The opposite could be true – you could be at the action stage but suffer a nasty ankle sprain and have no desire to exercise for the foreseeable future.

How do we use this information in our coaching service? Firstly, understand that the actions of your clients will dictate which stage they are in, as opposed to the words they say. Clients will tell you that they love training – but miss half their sessions.

They’ll tell you that they’re ready to make a change, but be resistant to any changes you suggest. In fact, some clients will say everything associated with the pre-contemplation stage but turn out to be more consistent than the ones who don’t.

Using sound professional judgement, measure the congruency of their words and actions. If there is a disconnect between the two, you’re more likely to be right by assessing their actions.
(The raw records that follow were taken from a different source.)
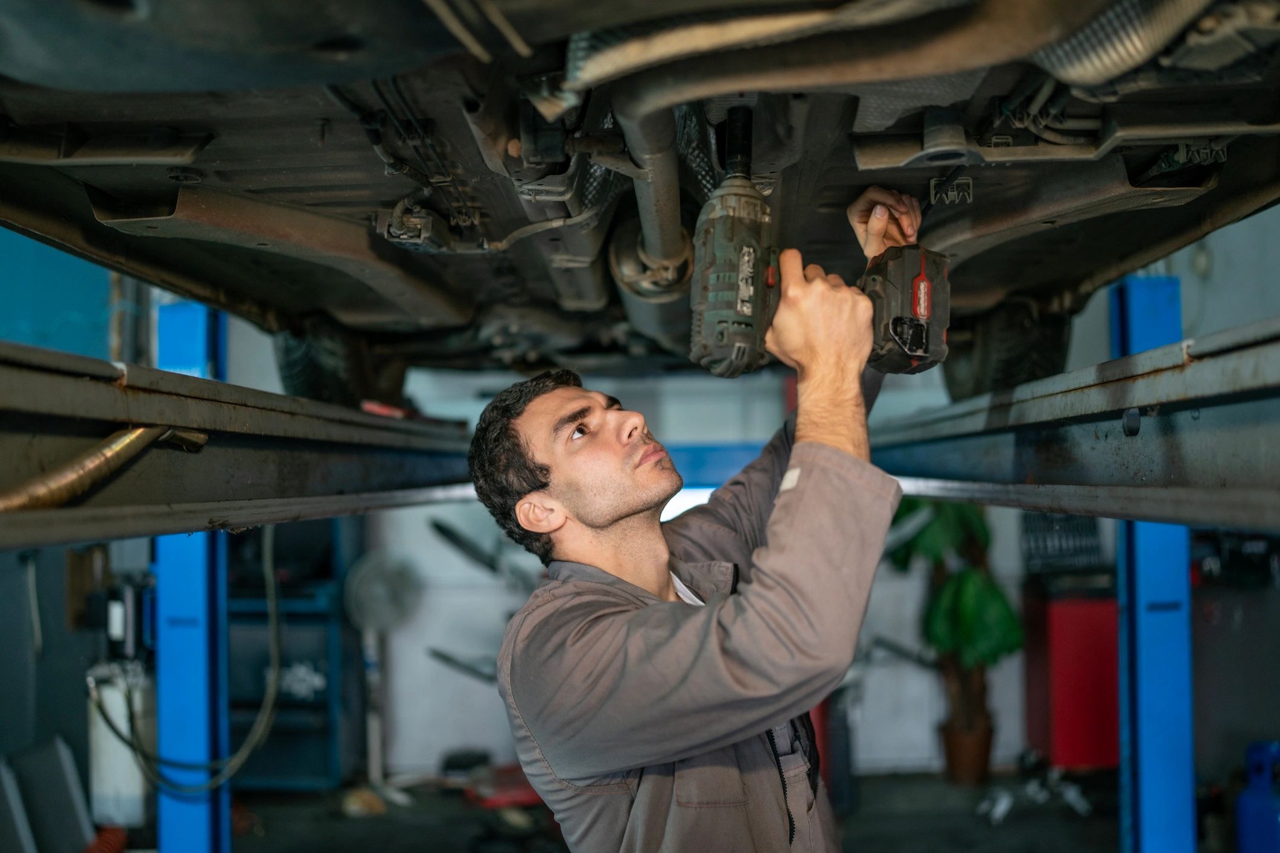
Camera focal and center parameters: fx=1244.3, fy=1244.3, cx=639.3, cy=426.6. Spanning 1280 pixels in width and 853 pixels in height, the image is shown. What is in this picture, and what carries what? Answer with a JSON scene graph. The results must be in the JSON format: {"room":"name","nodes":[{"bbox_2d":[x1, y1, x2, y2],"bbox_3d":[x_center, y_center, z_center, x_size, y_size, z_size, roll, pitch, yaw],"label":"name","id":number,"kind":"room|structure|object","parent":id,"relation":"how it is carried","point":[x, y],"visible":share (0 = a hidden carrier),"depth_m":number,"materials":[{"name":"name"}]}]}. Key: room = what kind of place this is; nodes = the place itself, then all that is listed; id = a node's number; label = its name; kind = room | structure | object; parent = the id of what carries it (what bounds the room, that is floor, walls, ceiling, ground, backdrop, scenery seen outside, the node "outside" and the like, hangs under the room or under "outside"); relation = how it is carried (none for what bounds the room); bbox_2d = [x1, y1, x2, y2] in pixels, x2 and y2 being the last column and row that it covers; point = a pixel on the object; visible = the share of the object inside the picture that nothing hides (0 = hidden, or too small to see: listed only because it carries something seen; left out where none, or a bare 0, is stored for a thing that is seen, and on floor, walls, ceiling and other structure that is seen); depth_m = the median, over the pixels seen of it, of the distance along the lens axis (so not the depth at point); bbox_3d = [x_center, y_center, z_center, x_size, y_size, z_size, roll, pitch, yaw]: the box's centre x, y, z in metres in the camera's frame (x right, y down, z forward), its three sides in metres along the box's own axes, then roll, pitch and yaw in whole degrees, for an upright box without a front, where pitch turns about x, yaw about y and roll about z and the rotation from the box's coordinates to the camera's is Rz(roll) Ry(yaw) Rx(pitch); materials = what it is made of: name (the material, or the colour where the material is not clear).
{"room":"garage","nodes":[
{"label":"garage","id":0,"kind":"room"},
{"bbox_2d":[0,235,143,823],"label":"left wall","id":1,"kind":"structure","parent":0,"point":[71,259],"depth_m":4.74,"materials":[{"name":"blue paint"}]},
{"bbox_2d":[98,574,153,660],"bbox_3d":[-1.924,0.714,4.680,0.236,0.324,0.247,-1,-2,2],"label":"electrical box","id":2,"kind":"object","parent":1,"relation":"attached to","point":[116,630],"visible":0.71,"depth_m":4.60,"materials":[{"name":"black"}]},
{"bbox_2d":[37,225,1277,811],"bbox_3d":[0.429,-0.150,5.613,5.479,3.396,0.211,-1,-2,2],"label":"wall","id":3,"kind":"structure","parent":0,"point":[479,737],"depth_m":5.56,"materials":[{"name":"paint"}]},
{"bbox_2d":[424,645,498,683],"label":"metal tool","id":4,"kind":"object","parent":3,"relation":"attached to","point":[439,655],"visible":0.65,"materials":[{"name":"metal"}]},
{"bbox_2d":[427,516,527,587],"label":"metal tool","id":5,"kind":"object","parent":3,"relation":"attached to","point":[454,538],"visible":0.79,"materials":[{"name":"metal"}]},
{"bbox_2d":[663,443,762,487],"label":"blue beam","id":6,"kind":"structure","parent":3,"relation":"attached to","point":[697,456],"depth_m":5.14,"materials":[{"name":"blue"}]},
{"bbox_2d":[156,765,1178,852],"bbox_3d":[0.021,1.489,2.968,5.771,0.115,5.832,-1,-2,2],"label":"floor","id":7,"kind":"structure","parent":0,"point":[1105,824],"depth_m":4.70,"materials":[{"name":"concrete"}]},
{"bbox_2d":[0,735,93,852],"bbox_3d":[-2.076,1.293,4.194,0.335,0.406,0.501,-1,-2,2],"label":"metal panel","id":8,"kind":"object","parent":7,"relation":"on","point":[63,780],"visible":0.92,"depth_m":4.24,"materials":[{"name":"grey metal"}]},
{"bbox_2d":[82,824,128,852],"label":"red hose","id":9,"kind":"object","parent":7,"relation":"on","point":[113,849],"visible":0.7,"depth_m":4.27,"materials":[{"name":"red plastic"}]},
{"bbox_2d":[85,663,153,826],"bbox_3d":[-1.959,1.197,4.738,0.273,0.608,0.267,-1,-2,2],"label":"white tank","id":10,"kind":"object","parent":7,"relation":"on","point":[128,792],"visible":0.6,"depth_m":4.65,"materials":[{"name":"white"}]},
{"bbox_2d":[154,299,231,852],"bbox_3d":[-1.207,0.546,3.340,0.264,1.676,0.351,-1,-2,2],"label":"lift post","id":11,"kind":"object","parent":7,"relation":"on","point":[221,807],"visible":0.64,"depth_m":3.27,"materials":[{"name":"blue metal"}]},
{"bbox_2d":[0,341,490,553],"bbox_3d":[-0.574,0.043,1.943,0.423,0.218,3.732,-1,-2,2],"label":"lift rail","id":12,"kind":"object","parent":11,"relation":"attached to","point":[111,419],"visible":0.85,"depth_m":1.67,"materials":[{"name":"metal"}]},
{"bbox_2d":[0,424,212,514],"bbox_3d":[-0.617,0.040,1.288,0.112,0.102,0.503,-1,-2,2],"label":"hose","id":13,"kind":"object","parent":12,"relation":"on","point":[136,431],"visible":0.85,"depth_m":1.35,"materials":[{"name":"metal"}]},
{"bbox_2d":[83,525,286,799],"bbox_3d":[-1.434,0.722,3.983,0.589,0.830,0.468,-1,-2,2],"label":"hose","id":14,"kind":"object","parent":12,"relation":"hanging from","point":[259,732],"visible":0.79,"depth_m":3.93,"materials":[{"name":"grey plastic"}]},
{"bbox_2d":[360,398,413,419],"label":"red object","id":15,"kind":"object","parent":12,"relation":"on","point":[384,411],"visible":0.46,"depth_m":2.85,"materials":[{"name":"red plastic"}]},
{"bbox_2d":[0,0,1279,392],"bbox_3d":[0.032,-0.604,2.319,2.044,1.017,4.953,-1,-2,2],"label":"car","id":16,"kind":"object","parent":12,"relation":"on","point":[1031,282],"visible":0.79,"depth_m":1.58,"materials":[{"name":"metal"}]},
{"bbox_2d":[275,316,410,410],"bbox_3d":[-0.734,-0.168,3.081,0.178,0.368,0.491,-1,-2,2],"label":"tire","id":17,"kind":"object","parent":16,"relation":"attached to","point":[291,361],"visible":0.38,"depth_m":2.92,"materials":[{"name":"black rubber"}]},
{"bbox_2d":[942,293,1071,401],"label":"tire","id":18,"kind":"object","parent":16,"relation":"attached to","point":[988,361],"visible":0.37,"depth_m":2.85,"materials":[{"name":"black rubber"}]},
{"bbox_2d":[225,516,360,787],"bbox_3d":[-1.677,0.808,5.406,0.875,1.480,0.468,-1,-2,2],"label":"storage shelf","id":19,"kind":"object","parent":7,"relation":"on","point":[326,749],"visible":0.39,"depth_m":5.29,"materials":[{"name":"blue metal"}]},
{"bbox_2d":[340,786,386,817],"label":"rag","id":20,"kind":"object","parent":7,"relation":"on","point":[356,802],"visible":0.83,"depth_m":4.83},
{"bbox_2d":[340,548,420,787],"bbox_3d":[-1.076,1.011,5.161,0.331,0.967,0.317,0,-2,-36],"label":"fan","id":21,"kind":"object","parent":7,"relation":"on","point":[364,578],"visible":0.91,"depth_m":5.14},
{"bbox_2d":[461,763,544,808],"bbox_3d":[-0.505,1.435,4.989,0.402,0.107,0.338,-1,-2,2],"label":"red tool","id":22,"kind":"object","parent":7,"relation":"on","point":[519,782],"visible":0.56,"depth_m":4.89,"materials":[{"name":"red plastic"}]},
{"bbox_2d":[463,170,937,852],"bbox_3d":[0.134,0.506,1.691,0.538,1.543,0.806,-1,-2,2],"label":"man","id":23,"kind":"object","parent":7,"relation":"on","point":[644,518],"visible":0.96,"depth_m":1.48},
{"bbox_2d":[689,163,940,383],"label":"cordless drill","id":24,"kind":"object","parent":23,"relation":"in","point":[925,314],"visible":0.95,"depth_m":1.65,"materials":[{"name":"black"}]},
{"bbox_2d":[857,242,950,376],"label":"battery pack","id":25,"kind":"object","parent":23,"relation":"in","point":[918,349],"visible":0.85,"depth_m":1.78,"materials":[{"name":"black plastic"}]},
{"bbox_2d":[885,500,1022,782],"bbox_3d":[1.303,0.807,5.139,0.558,1.301,0.635,-1,-2,2],"label":"potted plant","id":26,"kind":"object","parent":7,"relation":"on","point":[970,583],"visible":0.62,"depth_m":5.07,"materials":[{"name":"green plant"}]},
{"bbox_2d":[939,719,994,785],"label":"plant pot","id":27,"kind":"object","parent":7,"relation":"on","point":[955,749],"visible":0.85,"depth_m":5.09,"materials":[{"name":"brown ceramic"}]},
{"bbox_2d":[977,768,1091,824],"bbox_3d":[1.529,1.388,4.791,0.427,0.129,0.439,-1,-2,2],"label":"metal part","id":28,"kind":"object","parent":7,"relation":"on","point":[1003,804],"visible":0.81,"depth_m":4.75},
{"bbox_2d":[1022,585,1121,769],"bbox_3d":[1.903,1.061,5.282,0.465,0.769,0.426,-1,-2,2],"label":"red cabinet","id":29,"kind":"object","parent":7,"relation":"on","point":[1081,653],"visible":0.62,"depth_m":5.11,"materials":[{"name":"red metal"}]},
{"bbox_2d":[1019,511,1106,573],"bbox_3d":[1.786,0.465,5.236,0.368,0.258,0.201,-1,-2,2],"label":"tool rack","id":30,"kind":"object","parent":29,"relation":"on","point":[1085,528],"visible":0.61,"depth_m":5.20,"materials":[{"name":"black"}]},
{"bbox_2d":[1113,277,1196,852],"bbox_3d":[1.248,0.508,3.012,0.233,1.570,0.324,-1,-2,2],"label":"blue post","id":31,"kind":"object","parent":7,"relation":"on","point":[1181,795],"visible":0.7,"depth_m":2.94,"materials":[{"name":"blue metal"}]},
{"bbox_2d":[866,319,1279,533],"bbox_3d":[0.669,0.028,1.871,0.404,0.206,3.604,-1,-2,2],"label":"right rail","id":32,"kind":"object","parent":31,"relation":"attached to","point":[1043,506],"visible":0.89,"depth_m":1.65,"materials":[{"name":"grey metal"}]},
{"bbox_2d":[1235,739,1279,852],"bbox_3d":[2.013,1.217,3.913,0.262,0.434,0.255,-1,-2,2],"label":"blue container","id":33,"kind":"object","parent":7,"relation":"on","point":[1243,799],"visible":1,"depth_m":3.87,"materials":[{"name":"blue plastic"}]}
]}

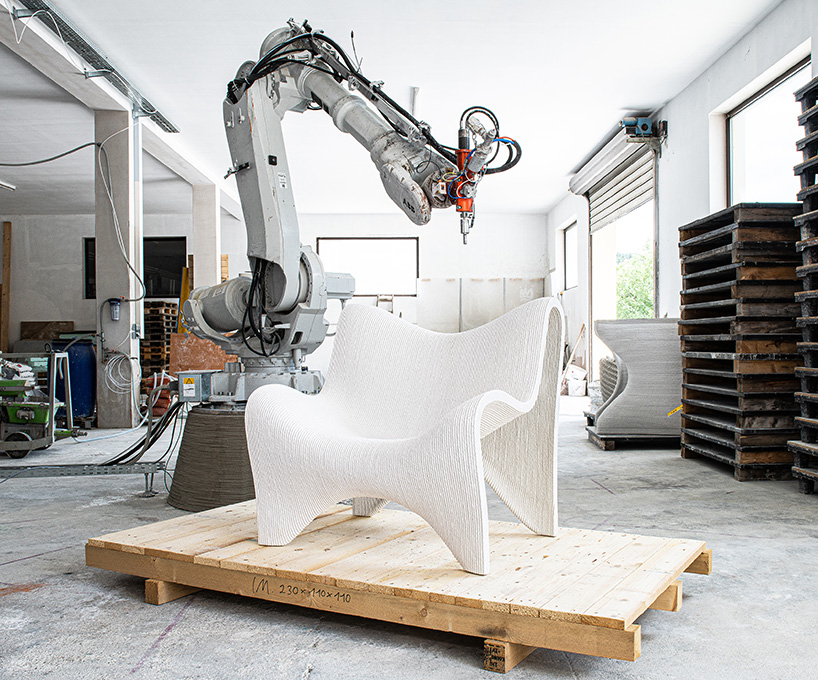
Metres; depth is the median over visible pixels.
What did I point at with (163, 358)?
pallet stack
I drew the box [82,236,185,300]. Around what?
window
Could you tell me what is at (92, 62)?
cable tray
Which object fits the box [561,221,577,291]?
window
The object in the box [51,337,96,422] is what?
blue barrel
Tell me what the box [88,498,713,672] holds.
wooden pallet
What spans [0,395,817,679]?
floor
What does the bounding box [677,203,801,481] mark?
pallet stack
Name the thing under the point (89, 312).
back wall
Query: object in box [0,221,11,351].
wooden plank
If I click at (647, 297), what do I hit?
tree
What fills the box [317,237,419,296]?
window
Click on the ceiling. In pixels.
(427, 76)
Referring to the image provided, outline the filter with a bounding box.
[107,297,121,320]
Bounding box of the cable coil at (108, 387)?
[104,351,137,394]
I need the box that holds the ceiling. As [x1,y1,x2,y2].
[1,0,799,217]
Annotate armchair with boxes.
[241,296,566,573]
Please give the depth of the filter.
7.19 m
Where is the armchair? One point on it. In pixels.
(367, 447)
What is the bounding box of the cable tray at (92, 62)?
[5,1,181,132]
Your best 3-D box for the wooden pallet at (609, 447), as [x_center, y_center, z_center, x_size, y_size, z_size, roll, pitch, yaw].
[2.061,0.836,6.334,0.969,0.086,0.609,0,0,-1]
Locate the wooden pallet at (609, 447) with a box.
[585,427,679,449]
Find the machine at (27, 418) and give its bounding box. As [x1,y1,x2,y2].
[0,351,75,458]
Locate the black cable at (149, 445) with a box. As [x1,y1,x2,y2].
[104,398,184,466]
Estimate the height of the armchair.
0.853 m
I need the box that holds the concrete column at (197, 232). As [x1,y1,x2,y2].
[191,183,220,290]
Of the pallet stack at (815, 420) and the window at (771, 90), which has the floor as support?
the pallet stack at (815, 420)
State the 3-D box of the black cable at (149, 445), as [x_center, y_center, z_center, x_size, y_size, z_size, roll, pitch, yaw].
[-1.807,0.638,4.941,0.676,0.491,0.625,0,0,-1]
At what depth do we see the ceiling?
6.84 m
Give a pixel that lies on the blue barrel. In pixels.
(85, 384)
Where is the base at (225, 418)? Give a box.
[165,403,255,513]
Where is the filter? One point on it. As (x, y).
(115, 315)
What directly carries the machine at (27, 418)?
on the floor
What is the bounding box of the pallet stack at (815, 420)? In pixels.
[790,70,817,495]
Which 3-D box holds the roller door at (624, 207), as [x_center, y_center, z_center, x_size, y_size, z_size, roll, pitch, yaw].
[2.529,-1.939,9.070,0.174,0.876,2.626,0,0,-1]
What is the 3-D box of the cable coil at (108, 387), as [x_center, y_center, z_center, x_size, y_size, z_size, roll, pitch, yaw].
[-2.893,0.352,7.398,0.335,0.452,0.229,0,0,-1]
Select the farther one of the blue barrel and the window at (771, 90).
the blue barrel
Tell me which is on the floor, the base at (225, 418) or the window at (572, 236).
the base at (225, 418)
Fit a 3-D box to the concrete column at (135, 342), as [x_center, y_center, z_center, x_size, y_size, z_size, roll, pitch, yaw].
[-3.002,-0.688,7.582,0.381,3.215,0.409,0,0,-1]
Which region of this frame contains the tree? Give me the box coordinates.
[614,245,654,320]
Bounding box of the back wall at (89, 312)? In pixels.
[1,210,551,391]
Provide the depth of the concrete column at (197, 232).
11.17 m
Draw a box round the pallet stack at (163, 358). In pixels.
[140,301,178,377]
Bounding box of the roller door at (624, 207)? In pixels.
[571,124,658,230]
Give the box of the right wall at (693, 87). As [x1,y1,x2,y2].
[547,0,817,411]
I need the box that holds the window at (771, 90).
[725,57,810,205]
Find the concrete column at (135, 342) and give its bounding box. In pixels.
[94,109,141,428]
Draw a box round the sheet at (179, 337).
[169,334,238,374]
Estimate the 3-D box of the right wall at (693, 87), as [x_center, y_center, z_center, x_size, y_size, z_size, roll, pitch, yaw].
[2.837,-0.840,6.054,0.240,3.486,12.358,0,0,-1]

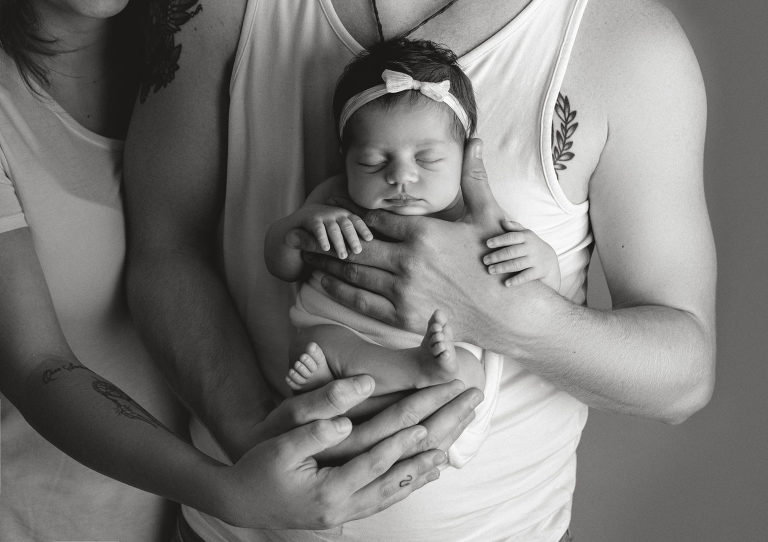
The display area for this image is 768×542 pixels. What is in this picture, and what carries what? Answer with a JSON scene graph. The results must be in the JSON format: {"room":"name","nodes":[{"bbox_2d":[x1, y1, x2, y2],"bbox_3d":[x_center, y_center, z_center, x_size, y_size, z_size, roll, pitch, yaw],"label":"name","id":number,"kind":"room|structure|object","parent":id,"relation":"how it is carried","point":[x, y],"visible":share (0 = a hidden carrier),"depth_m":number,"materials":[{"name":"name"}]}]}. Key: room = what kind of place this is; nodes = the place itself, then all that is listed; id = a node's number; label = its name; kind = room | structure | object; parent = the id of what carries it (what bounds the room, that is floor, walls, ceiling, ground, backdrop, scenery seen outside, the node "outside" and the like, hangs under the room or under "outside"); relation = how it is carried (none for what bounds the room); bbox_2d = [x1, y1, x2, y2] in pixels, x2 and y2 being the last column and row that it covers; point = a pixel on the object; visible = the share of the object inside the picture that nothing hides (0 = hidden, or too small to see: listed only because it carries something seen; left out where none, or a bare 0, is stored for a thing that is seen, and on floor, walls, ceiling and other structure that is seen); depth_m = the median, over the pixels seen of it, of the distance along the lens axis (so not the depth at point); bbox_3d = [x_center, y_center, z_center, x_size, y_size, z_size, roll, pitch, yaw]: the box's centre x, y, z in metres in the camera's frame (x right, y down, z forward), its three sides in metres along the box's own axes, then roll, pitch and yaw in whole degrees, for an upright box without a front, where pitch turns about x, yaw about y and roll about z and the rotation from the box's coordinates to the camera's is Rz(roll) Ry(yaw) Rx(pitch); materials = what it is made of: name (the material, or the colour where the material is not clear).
{"room":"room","nodes":[
{"label":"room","id":0,"kind":"room"},
{"bbox_2d":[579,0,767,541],"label":"wall","id":1,"kind":"structure","parent":0,"point":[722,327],"depth_m":2.49,"materials":[{"name":"paint"}]},
{"label":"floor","id":2,"kind":"structure","parent":0,"visible":0},
{"bbox_2d":[0,1,455,541],"bbox_3d":[-0.340,0.067,1.728,0.747,1.852,0.761,1,14,0],"label":"woman","id":3,"kind":"object","parent":2,"relation":"on","point":[27,243],"visible":0.94,"depth_m":1.58},
{"bbox_2d":[127,0,721,541],"bbox_3d":[0.047,0.012,1.727,0.831,2.061,0.676,1,14,0],"label":"man","id":4,"kind":"object","parent":2,"relation":"on","point":[657,116],"visible":0.9,"depth_m":1.59},
{"bbox_2d":[265,34,559,450],"bbox_3d":[0.032,-0.026,1.461,0.334,0.420,0.289,1,14,0],"label":"baby","id":5,"kind":"object","parent":4,"relation":"in","point":[413,149],"visible":0.74,"depth_m":1.46},
{"bbox_2d":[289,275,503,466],"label":"white cloth","id":6,"kind":"object","parent":5,"relation":"on","point":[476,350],"visible":0.37,"depth_m":1.48,"materials":[{"name":"white fabric"}]}
]}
Secondly, by understanding which stage they’re in, programs should be tailored to facilitate progression (or maintenance) in that stage. This is where our lives become a little simpler.

Most of the time, anyone within the first four stages will benefit with plenty of positive reinforcement and a reward system. The goal is to give them frequent ‘mini-wins’ to facilitate a positive relationship with exercise. This could be as simple as improving their movement pattern within a one week time-frame. Or, you could take them out for a coffee after committing to a 4 week plan. The largest error you could make here is creating a journey that is too hard. There’s no debate on this. The vast majority of people have trouble adhering to behaviours that are too hard.

Once someone reaches the maintenance stage – the thinking shifts away from facilitating a positive relationship with exercise (because hopefully, you’ve already done that). Now, the goal is to keep them engaged by consistently providing new challenges. Let’s face it – being bored is a potent change instigator.

By understanding your client’s stage of change, your service can be individually tailored to suit their needs, and with it, a greater chance that the coach-client relationship will be a fruitful one.